_Prompt_
Copy only the lines from the one containing "Агар для псевдомонад" through the final line of the records below, exactly as written, with no pictures.

_Source material_

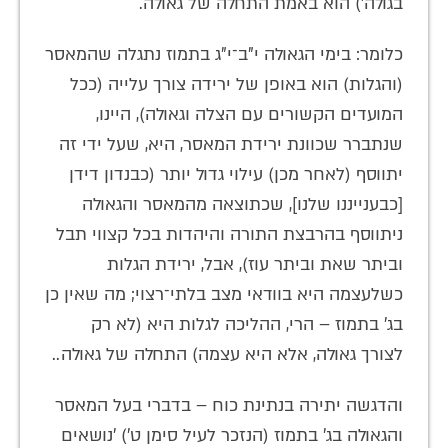
בגולה') הוא באמת התחלה של גאולה.
כלומר: בימי הגאולה י"ב־י"ג בתמוז נתגלה שהמאסר
(והגלות) הוא באופן של ירידה צורך עלייה (ככל
המועדים הקשורים עם הצלה וגאולה), היינו,
שנתברר שכוונת ירידת המאסר, היא, שעל ידי זה
יתווסף (לאחר מכן) עילוי גדול יותר (כבנדון דידן
[כבענייננו שלנו], שכתוצאה מהמאסר והגאולה
ניתווסף בהרבצת התורה והיהדות בכל קצווי תבל
וביתר שאת וביתר עוז), אבל, ירידת הגלות
כשלעצמה היא בוודאי מצב בלתי־רצוי; מה שאין כן
בג' בתמוז – הרי, ההליכה לגלות היא (לא רק
לצורך גאולה, אלא היא עצמה) התחלה של גאולה..
והדגשה יתירה בנתינת כוח – בדברי בעל המאסר
והגאולה בג' בתמוז (הנזכר לעיל סימן ט') 'נושאים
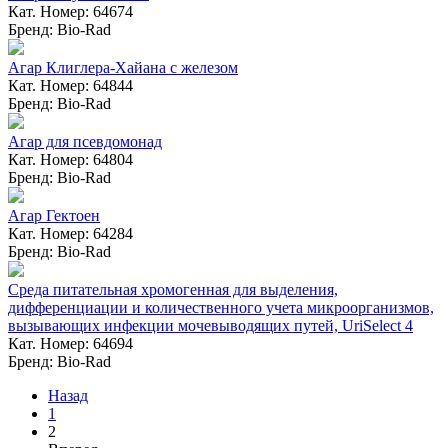
Кат. Номер: 64674
Бренд: Bio-Rad
Агар Клиглера-Хайана с железом
Кат. Номер: 64844
Бренд: Bio-Rad
Агар для псевдомонад
Кат. Номер: 64804
Бренд: Bio-Rad
Агар Гектоен
Кат. Номер: 64284
Бренд: Bio-Rad
Среда питательная хромогенная для выделения,
дифференциации и количественного учета микроорганизмов,
вызывающих инфекции мочевыводящих путей, UriSelect 4
Кат. Номер: 64694
Бренд: Bio-Rad
Назад
1
2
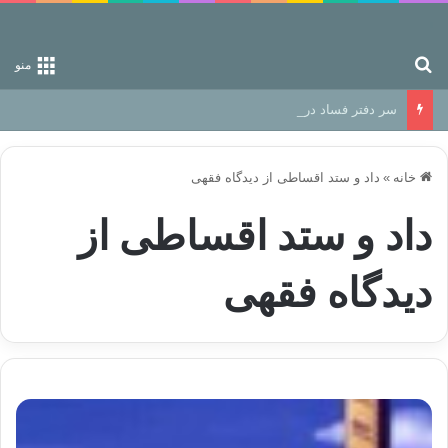
جستجو برای
منو
سر دفتر فساد در زمین‌، دوری وکناره‌گیری از راه خداست‌!
خانه
»
داد و ستد اقساطی از دیدگاه فقهی
داد و ستد اقساطی از
دیدگاه فقهی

_Problem solution_
Агар для псевдомонад
Кат. Номер: 64804
Бренд: Bio-Rad
Агар Гектоен
Кат. Номер: 64284
Бренд: Bio-Rad
Среда питательная хромогенная для выделения,
дифференциации и количественного учета микроорганизмов,
вызывающих инфекции мочевыводящих путей, UriSelect 4
Кат. Номер: 64694
Бренд: Bio-Rad
Назад
1
2
جستجو برای
منو
سر دفتر فساد در زمین‌، دوری وکناره‌گیری از راه خداست‌!
خانه
»
داد و ستد اقساطی از دیدگاه فقهی
داد و ستد اقساطی از
دیدگاه فقهی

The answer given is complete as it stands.